Job —
Reproduce exactly, and nothing but, the lines between the one with "hfov_deg: 52.6" and the end of the entries, both ends included.

Records from a dataset —
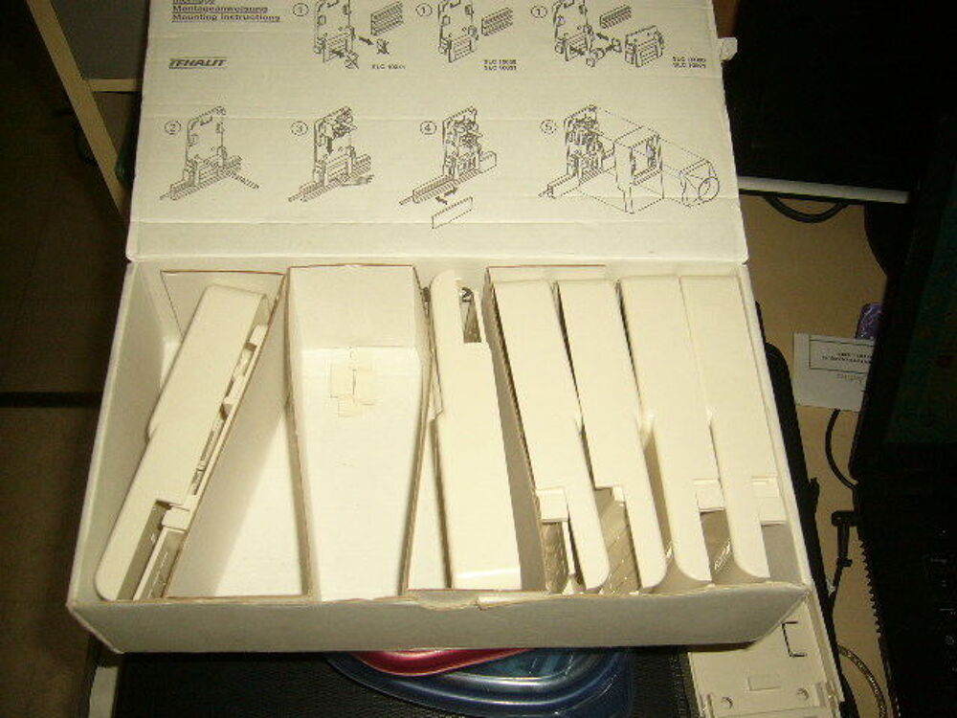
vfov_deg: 40.7
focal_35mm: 35
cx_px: 478
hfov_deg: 52.6
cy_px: 359
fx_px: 968
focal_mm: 5.8
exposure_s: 1/60
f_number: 2.8
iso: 100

Output for this exercise —
hfov_deg: 52.6
cy_px: 359
fx_px: 968
focal_mm: 5.8
exposure_s: 1/60
f_number: 2.8
iso: 100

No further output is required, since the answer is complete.